Le Latuquois François Dorval détient de l’expérience en bourse et il détient un portefeuille diversifié. Sans dévoiler la somme totale investie, François Dorval avait plus de 10 000 actions.

«On vient de mettre l’industrie minière du Québec sur la défensive pour les 10 prochaines années.»

-François Dorval

«Ça fait déjà 15 ans que je suis un investisseur autonome, indique François Dorval. J’ai un compte de courtage, alors j’achète et je vends des titres. J’avais deux choix pour investir il y a deux ans. Soit que j’allais avec Tesla pour la vague des voitures électriques, ou y aller à la base avec le lithium, comme ça peut se faire pour le pétrole. Je ne pouvais pas savoir quelle compagnie de voitures électriques allait dominer, mais je savais une chose, qu’il n’y allait pas seulement avoir des voitures électriques avec le lithium.»

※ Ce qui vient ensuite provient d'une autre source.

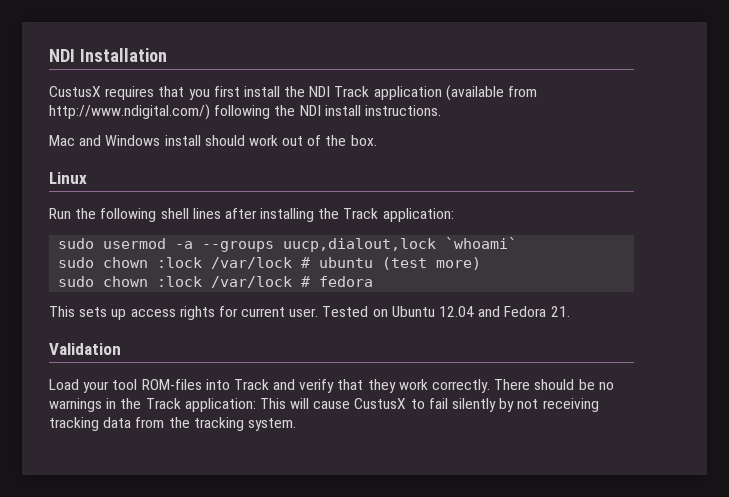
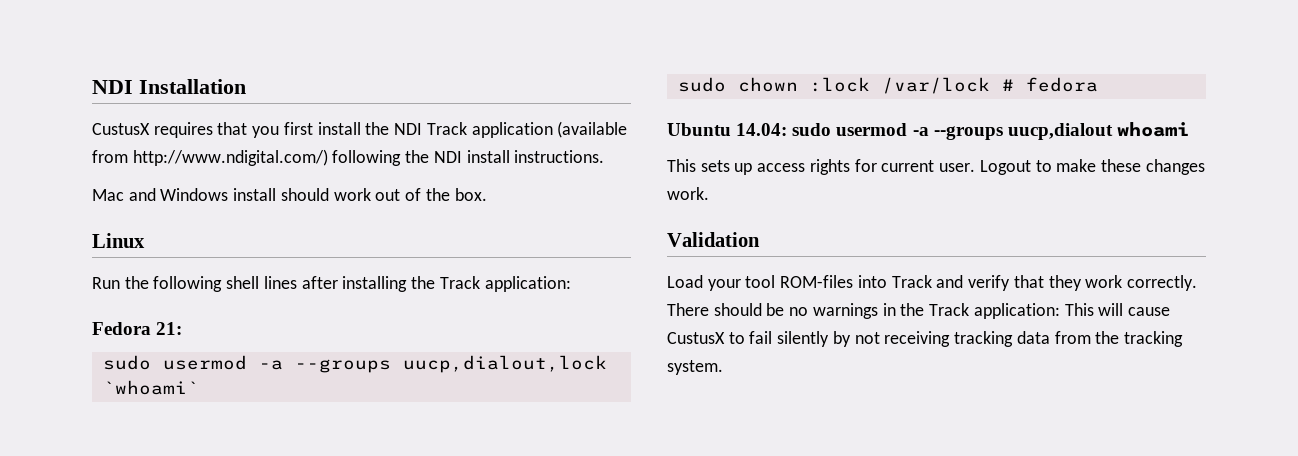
(454, 215) none -> [92,322,183,335] // Fedora 21:
[319,257,482,270] [58,276,374,288] ubuntu (test more) // sudo chown :lock /var/lock # fedora -> [1025,77,1098,92] [667,122,1189,140] fedora // Ubuntu 14.04: sudo usermod -a --groups uucp,dialout whoami
[322,306,570,317] Tested on Ubuntu 12.04 and Fedora 21. -> [979,159,1205,175] [667,187,709,200] Logout to make these changes work.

Le marché du lithium est majoritairement contrôlé par les Chinois, mais en bourse, c’est une compagnie des États-Unis, Albemarle Corporation qui détient actuellement les meilleurs titres en bourse. «Je ne suis pas allé avec Albemarle en raison d’un sentiment patriotique, poursuit M. Dorval. On avait un beau projet dans la région avec une infrastructure en place et Nemaska Lithium pouvait produire un produit de qualité. J’ai embarqué dans l’aventure quand le gouvernement libéral avait injecté 120 M$. C’était un investissement à long terme avec une petite proportion de mon portefeuille dans la catégorie achat spéculatif.»

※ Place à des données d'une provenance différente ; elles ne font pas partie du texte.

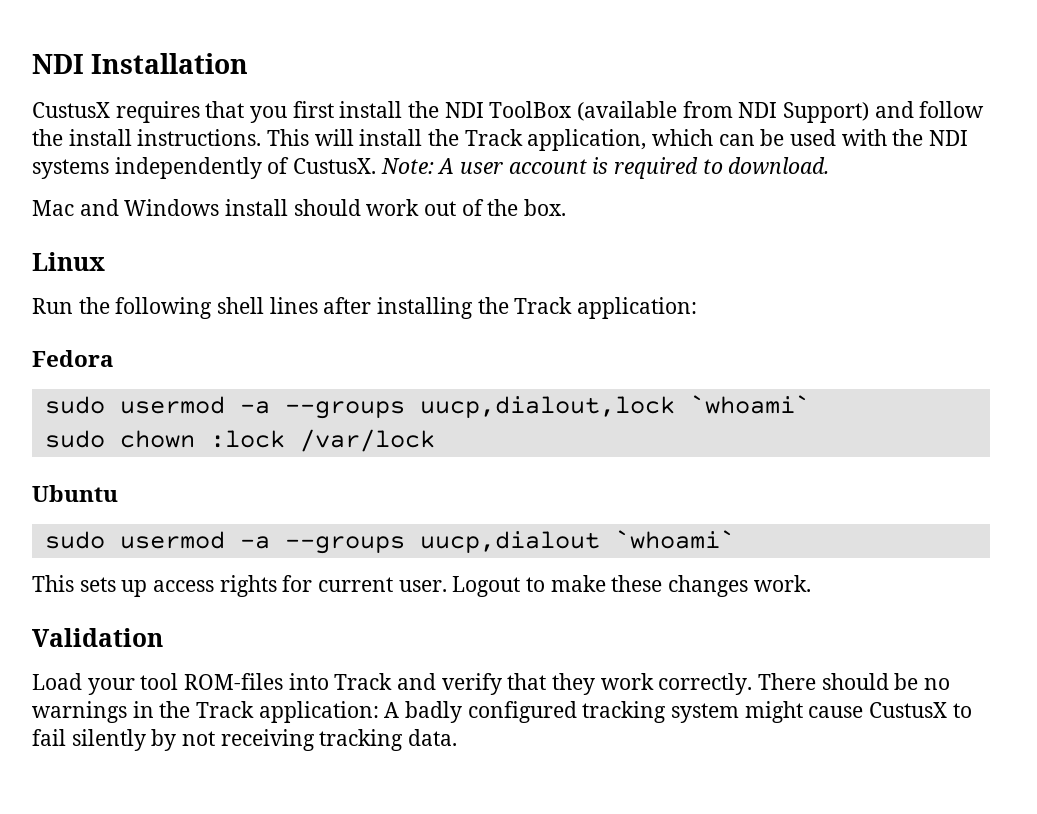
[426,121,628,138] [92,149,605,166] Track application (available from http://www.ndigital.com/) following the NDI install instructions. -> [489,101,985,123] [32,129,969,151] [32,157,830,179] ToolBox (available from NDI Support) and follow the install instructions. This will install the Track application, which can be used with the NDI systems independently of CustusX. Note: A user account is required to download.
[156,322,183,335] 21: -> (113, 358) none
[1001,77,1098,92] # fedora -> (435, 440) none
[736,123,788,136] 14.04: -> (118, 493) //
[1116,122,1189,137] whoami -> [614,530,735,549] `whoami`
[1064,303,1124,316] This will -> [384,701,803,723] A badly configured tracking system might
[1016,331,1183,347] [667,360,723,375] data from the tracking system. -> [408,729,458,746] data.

La Latuquois affirme s’être grandement informé sur toutes les étapes du processus financier de Nemaska Lithium. «Pallighusrt Group n’a pas mis un dollar dans Nemaska Lithium jusqu’à aujourd’hui, c’est juste des mots. À l’automne 2019, Pallighurst s’est présenté comme un investisseur et a demandé l’exclusivité de négociation avec Nemaska Lithium. Et Nemaska a accordé le délai de négociation. Ce que je comprends, c’est que Pallighurst a été de très mauvaise foi et savait très bien qu’en étirant le processus, il allait bloquer tous les autres de l’industrie, y compris General Motors, Tesla, Albemarle… Ces derniers n’ont pas pu établir des négociations avec Nemaska en raison de cette exclusivité. Avec cette stratégie, Nemaska a été mis au pied du mur et ç’a déclenché la loi de la protection de la faillite. Pallinghurts a dominé les petits investisseurs avec des promesses, et aucun fait, et une tactique de négociation très reprochable qui a fait énormément de tort à l’industrie québécoise.»

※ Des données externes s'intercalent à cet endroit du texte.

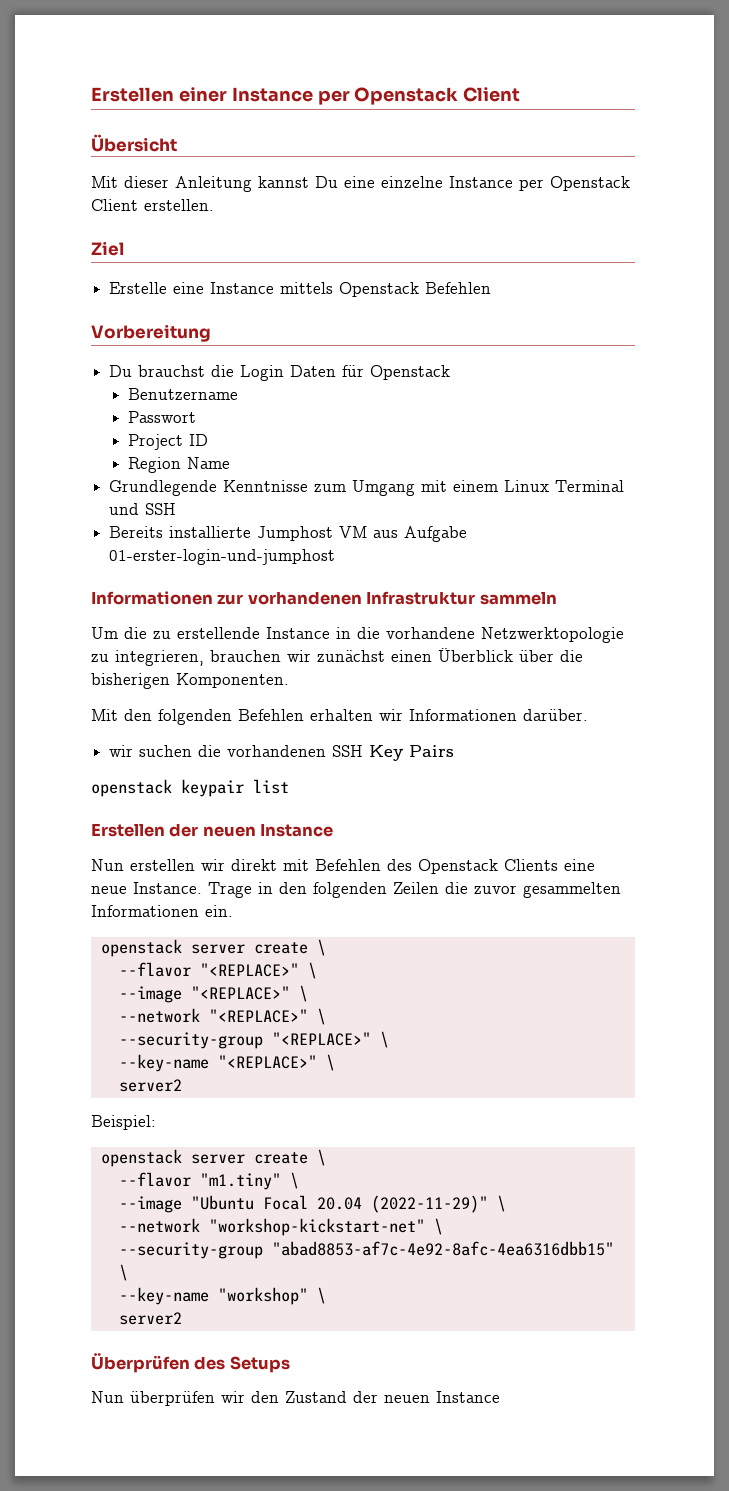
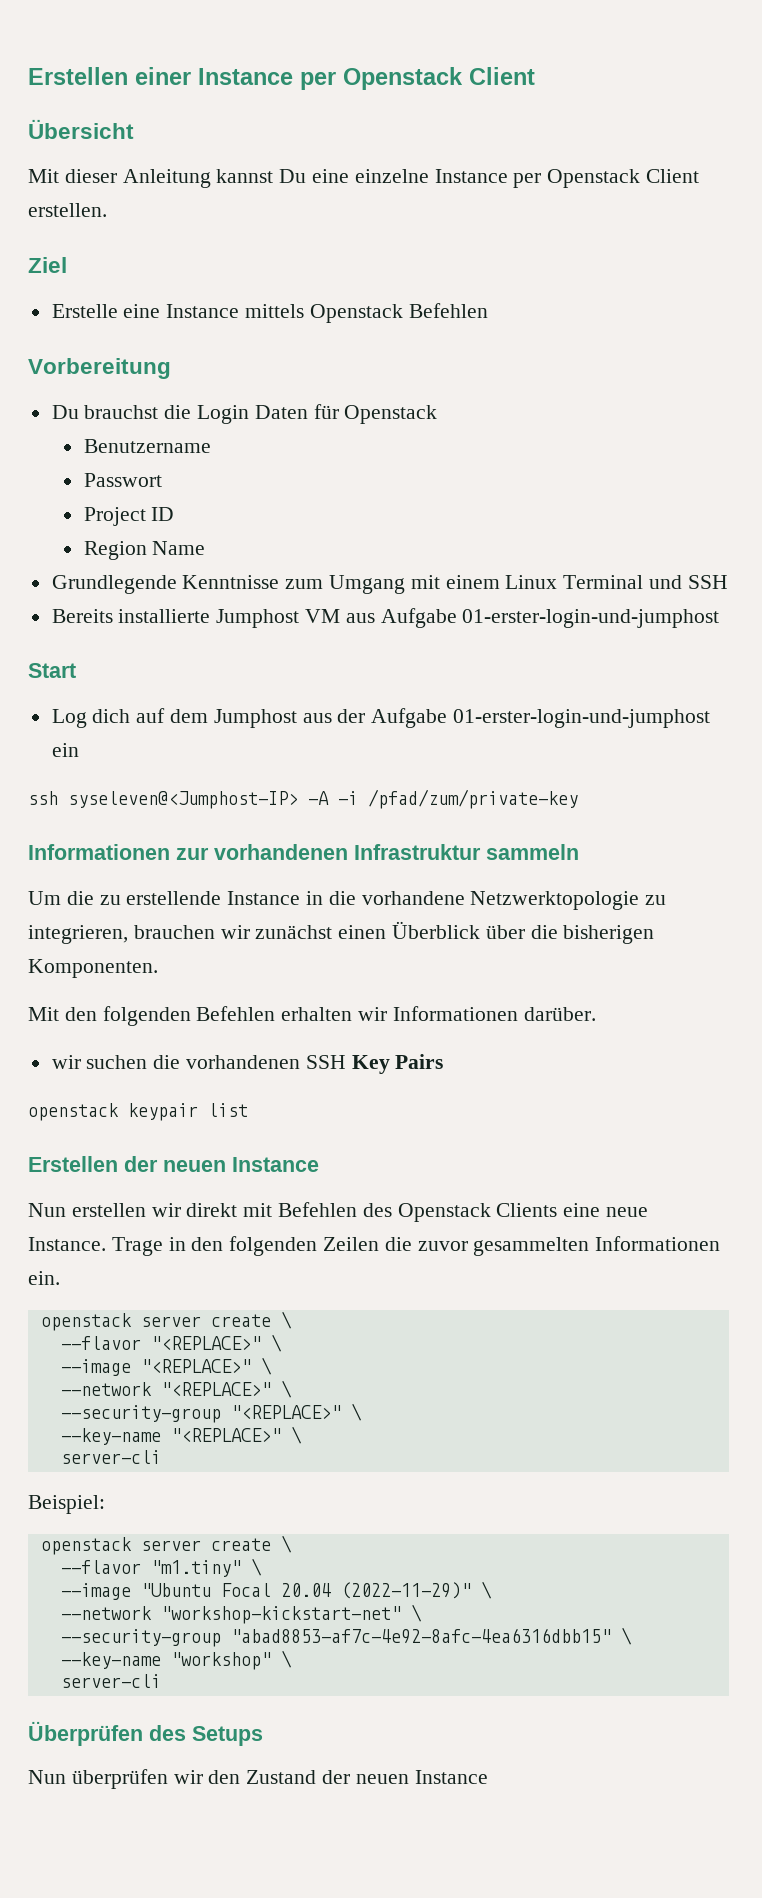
(336, 557) none -> [28,663,76,678] [51,708,711,728] [51,743,79,757] [28,789,578,809] // Start // Log dich auf dem Jumphost aus der Aufgabe 01-erster-login-und-jumphost ein // ssh syseleven@<Jumphost-IP> -A -i /pfad/zum/private-key
[118,1079,182,1092] server2 -> [60,1450,161,1464] server-cli
[118,1312,182,1325] server2 -> [60,1674,161,1688] server-cli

Pour M. Dorval, le gouvernement s’est associé avec deux vautours. «Avec la nouvelle de la reprise du financement, le ministre Fitzgibbon s’est associé avec deux investisseurs vautours, Orion et Pallinghurst, sur le dos des petits investisseurs québécois. Ça me laisse penser que le ministre est un vautour aussi. Les Québécois ont perdu 120 M$, les petits actionnaires ont tout perdu, et on apprend que les Québécois vont remettre 300 M$ dans une «patente à gosse» comme il l’a dit. Je viens de perdre de l’argent, et avec mes impôts je vais être obligé d’en remettre. Ça fait deux projets miniers que le gouvernement détruit. Ça envoie un message très négatif dans le marché : au Québec, les projets miniers sont très dangereux pour les investisseurs. Tous les projets miniers sont risqués, surtout si le gouvernement met de l’argent là-dedans. On vient de mettre l’industrie minière du Québec sur la défensive pour les 10 prochaines années. L’investissement c’est une question de confiance. C’est certain que les investisseurs n’embarqueront pas dans leur prochain projet.»

Yan Lamy et François Dorval ont avancé qu’ils allaient s’intéresser au recours collectif mis de l’avant par le Regroupement des petits actionnaires de Nemaska. Les deux Latuquois envoient le message aux partis de l’opposition de fouiller sur la gestion du ministre Fitzgibbon dans ce dossier.